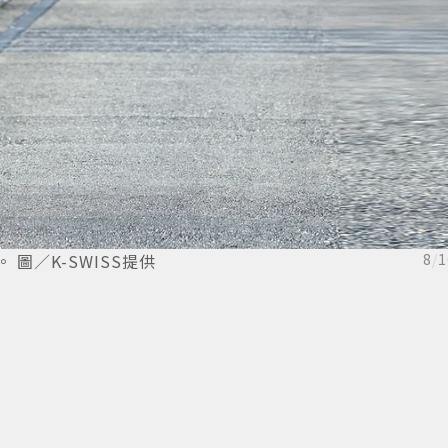
 圖／K-SWISS提供
8
/
1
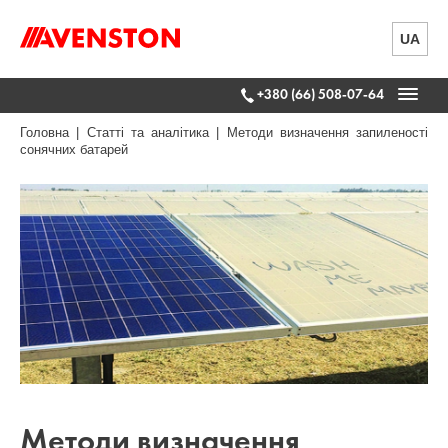
UA
+380 (66) 508-07-64
Головна
|
Статті та аналітика
|
Методи визначення запиленості
сонячних батарей
Методи визначення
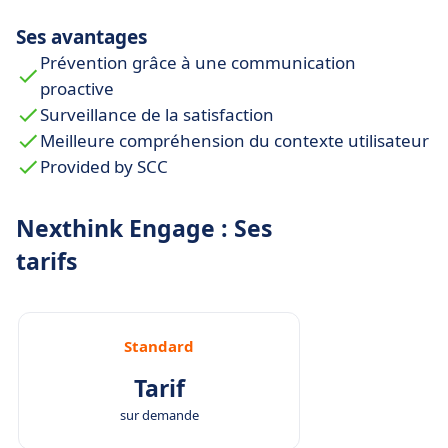
Ses avantages
Prévention grâce à une communication
proactive
Surveillance de la satisfaction
Meilleure compréhension du contexte utilisateur
Provided by SCC
Nexthink Engage : Ses
tarifs
Standard
Tarif
sur demande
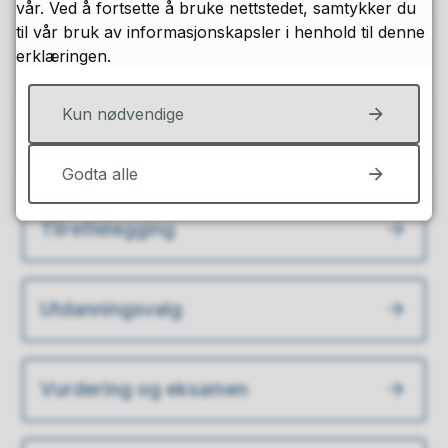
vår. Ved å fortsette å bruke nettstedet, samtykker du
til vår bruk av informasjonskapsler i henhold til denne
erklæringen.
Satsningsområder
Kun nødvendige
Fagtilbud
Godta alle
Tilrettelegging
Utdanningsvalg
Vurdering og eksamen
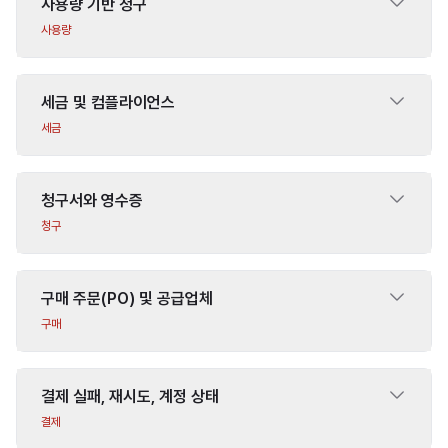
사용량 기반 청구
사용량
세금 및 컴플라이언스
세금
청구서와 영수증
청구
구매 주문(PO) 및 공급업체
구매
결제 실패, 재시도, 계정 상태
결제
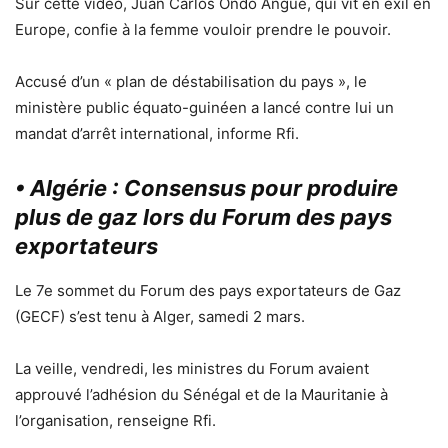
Sur cette vidéo, Juan Carlos Ondo Angue, qui vit en exil en
Europe, confie à la femme vouloir prendre le pouvoir.
Accusé d’un « plan de déstabilisation du pays », le
ministère public équato-guinéen a lancé contre lui un
mandat d’arrêt international, informe Rfi.
• Algérie : Consensus pour produire
plus de gaz lors du Forum des pays
exportateurs
Le 7e sommet du Forum des pays exportateurs de Gaz
(GECF) s’est tenu à Alger, samedi 2 mars.
La veille, vendredi, les ministres du Forum avaient
approuvé l’adhésion du Sénégal et de la Mauritanie à
l’organisation, renseigne Rfi.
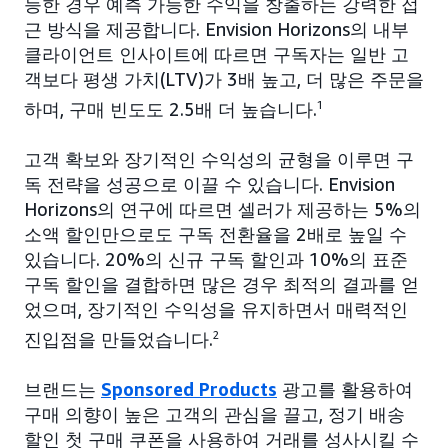
능한 경우 예측 가능한 수익을 창출하는 강력한 접
근 방식을 제공합니다. Envision Horizons의 내부
클라이언트 인사이트에 따르면 구독자는 일반 고
객보다 평생 가치(LTV)가 3배 높고, 더 많은 주문을
하며, 구매 빈도도 2.5배 더 높습니다.
1
고객 확보와 장기적인 수익성의 균형을 이루면 구
독 전략을 성공으로 이끌 수 있습니다. Envision
Horizons의 연구에 따르면 셀러가 제공하는 5%의
소액 할인만으로도 구독 전환율을 2배로 높일 수
있습니다. 20%의 신규 구독 할인과 10%의 표준
구독 할인을 결합하면 많은 경우 최적의 결과를 얻
었으며, 장기적인 수익성을 유지하면서 매력적인
진입점을 만들었습니다.
2
브랜드는
Sponsored Products
광고를 활용하여
구매 의향이 높은 고객의 관심을 끌고, 정기 배송
할인 첫 구매 쿠폰을 사용하여 거래를 성사시킬 수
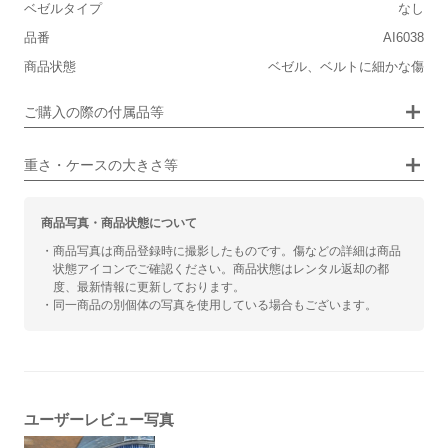
ベゼルタイプ
なし
■装飾感
保証書
あり
品番
AI6038
シンプル
ジュエリー
箱
あり
商品状態
ベゼル、ベルトに細かな傷
■向いているシチュエーション
ご購入の際の付属品等
カジュアル
ビジネス
重さ・ケースの大きさ等
商品写真・商品状態について
・商品写真は商品登録時に撮影したものです。傷などの詳細は商品
状態アイコンでご確認ください。商品状態はレンタル返却の都
度、最新情報に更新しております。
・同一商品の別個体の写真を使用している場合もございます。
ユーザーレビュー写真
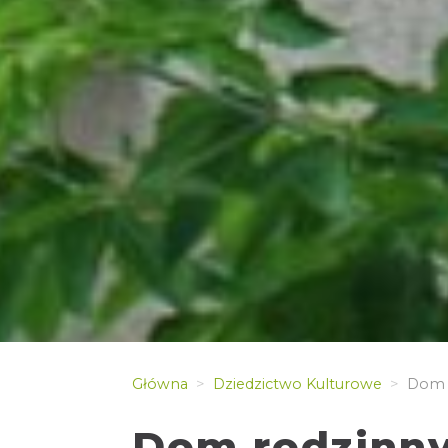
Główna
Dziedzictwo Kulturowe
Dom R
Dom rodzinny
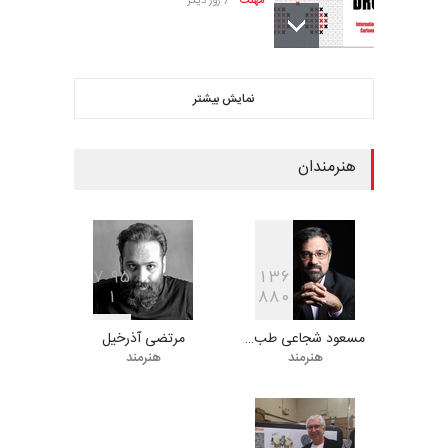
مهلت
7 روز دیگر
ششمین جشنواره بین‌المللی
نمایش بیشتر
کاریکاتور CIK Damad…
مهلت
7 روز دیگر
هنرمندان
فراخوان مسابقۀ بین‌المللی
کارتون و تصویرگری،…
مهلت
7 روز دیگر
7
9
5
1
3
6
1
8
8
0
مسعود شجاعی طب…
مرتضی آذرخیل
ششمین جشنوارۀ بین‌المللی
هنرمند
هنرمند
کارتون «لبخند دریا»…
مهلت
22 روز دیگر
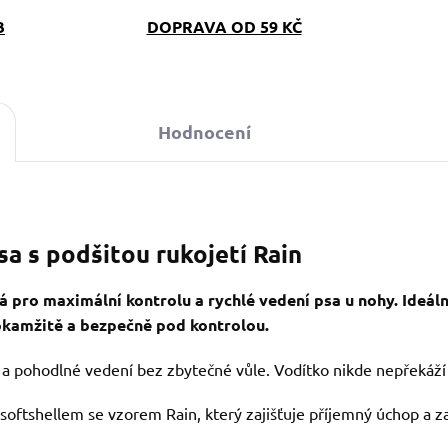
B
DOPRAVA OD 59 KČ
Hodnocení
sa s podšitou rukojetí Rain
á pro maximální kontrolu a rychlé vedení psa u nohy. Ideál
 okamžitě a bezpečně pod kontrolou.
ci a pohodlné vedení bez zbytečné vůle. Vodítko nikde nepřekáží
 softshellem se vzorem Rain, který zajišťuje příjemný úchop a z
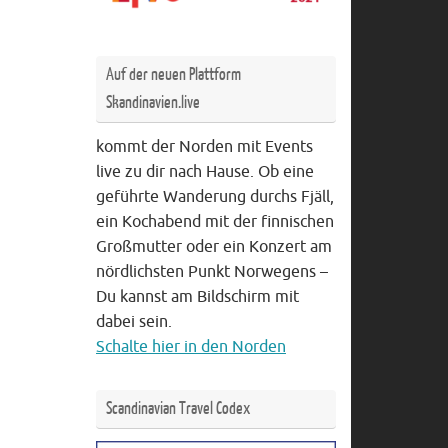
Auf der neuen Plattform
Skandinavien.live
kommt der Norden mit Events
live zu dir nach Hause. Ob eine
geführte Wanderung durchs Fjäll,
ein Kochabend mit der finnischen
Großmutter oder ein Konzert am
nördlichsten Punkt Norwegens –
Du kannst am Bildschirm mit
dabei sein.
Schalte hier in den Norden
Scandinavian Travel Codex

===

Zadanie robocze →
Wyodrębnij tekst ze wszystkich wpisów, powtarzając każdy wiersz bez zmian. Obrazy pomiń w odpowiedzi.

Wykonane zadanie →
 圖／K-SWISS提供
8
/
1
UA
+380 (66) 508-07-64
Головна
|
Статті та аналітика
|
Методи визначення запиленості
сонячних батарей
Методи визначення
Ses avantages
Prévention grâce à une communication
proactive
Surveillance de la satisfaction
Meilleure compréhension du contexte utilisateur
Provided by SCC
Nexthink Engage : Ses
tarifs
Standard
Tarif
sur demande
vår. Ved å fortsette å bruke nettstedet, samtykker du
til vår bruk av informasjonskapsler i henhold til denne
erklæringen.
Satsningsområder
Kun nødvendige
Fagtilbud
Godta alle
Tilrettelegging
Utdanningsvalg
Vurdering og eksamen
사용량 기반 청구
사용량
세금 및 컴플라이언스
세금
청구서와 영수증
청구
구매 주문(PO) 및 공급업체
구매
결제 실패, 재시도, 계정 상태
결제
Sur cette vidéo, Juan Carlos Ondo Angue, qui vit en exil en
Europe, confie à la femme vouloir prendre le pouvoir.
Accusé d’un « plan de déstabilisation du pays », le
ministère public équato-guinéen a lancé contre lui un
mandat d’arrêt international, informe Rfi.
• Algérie : Consensus pour produire
plus de gaz lors du Forum des pays
exportateurs
Le 7e sommet du Forum des pays exportateurs de Gaz
(GECF) s’est tenu à Alger, samedi 2 mars.
La veille, vendredi, les ministres du Forum avaient
approuvé l’adhésion du Sénégal et de la Mauritanie à
l’organisation, renseigne Rfi.
능한 경우 예측 가능한 수익을 창출하는 강력한 접
근 방식을 제공합니다. Envision Horizons의 내부
클라이언트 인사이트에 따르면 구독자는 일반 고
객보다 평생 가치(LTV)가 3배 높고, 더 많은 주문을
하며, 구매 빈도도 2.5배 더 높습니다.
1
고객 확보와 장기적인 수익성의 균형을 이루면 구
독 전략을 성공으로 이끌 수 있습니다. Envision
Horizons의 연구에 따르면 셀러가 제공하는 5%의
소액 할인만으로도 구독 전환율을 2배로 높일 수
있습니다. 20%의 신규 구독 할인과 10%의 표준
구독 할인을 결합하면 많은 경우 최적의 결과를 얻
었으며, 장기적인 수익성을 유지하면서 매력적인
진입점을 만들었습니다.
2
브랜드는
Sponsored Products
광고를 활용하여
구매 의향이 높은 고객의 관심을 끌고, 정기 배송
할인 첫 구매 쿠폰을 사용하여 거래를 성사시킬 수
ベゼルタイプ
なし
■装飾感
保証書
あり
品番
AI6038
シンプル
ジュエリー
箱
あり
商品状態
ベゼル、ベルトに細かな傷
■向いているシチュエーション
ご購入の際の付属品等
カジュアル
ビジネス
重さ・ケースの大きさ等
商品写真・商品状態について
・商品写真は商品登録時に撮影したものです。傷などの詳細は商品
状態アイコンでご確認ください。商品状態はレンタル返却の都
度、最新情報に更新しております。
・同一商品の別個体の写真を使用している場合もございます。
ユーザーレビュー写真
Główna
Dziedzictwo Kulturowe
Dom R
Dom rodzinny
مهلت
7 روز دیگر
ششمین جشنواره بین‌المللی
نمایش بیشتر
کاریکاتور CIK Damad…
مهلت
7 روز دیگر
هنرمندان
فراخوان مسابقۀ بین‌المللی
کارتون و تصویرگری،…
مهلت
7 روز دیگر
7
9
5
1
3
6
1
8
8
0
مسعود شجاعی طب…
مرتضی آذرخیل
ششمین جشنوارۀ بین‌المللی
هنرمند
هنرمند
کارتون «لبخند دریا»…
مهلت
22 روز دیگر
B
DOPRAVA OD 59 KČ
Hodnocení
sa s podšitou rukojetí Rain
á pro maximální kontrolu a rychlé vedení psa u nohy. Ideál
 okamžitě a bezpečně pod kontrolou.
ci a pohodlné vedení bez zbytečné vůle. Vodítko nikde nepřekáží
 softshellem se vzorem Rain, který zajišťuje příjemný úchop a z
Auf der neuen Plattform
Skandinavien.live
kommt der Norden mit Events
live zu dir nach Hause. Ob eine
geführte Wanderung durchs Fjäll,
ein Kochabend mit der finnischen
Großmutter oder ein Konzert am
nördlichsten Punkt Norwegens –
Du kannst am Bildschirm mit
dabei sein.
Schalte hier in den Norden
Scandinavian Travel Codex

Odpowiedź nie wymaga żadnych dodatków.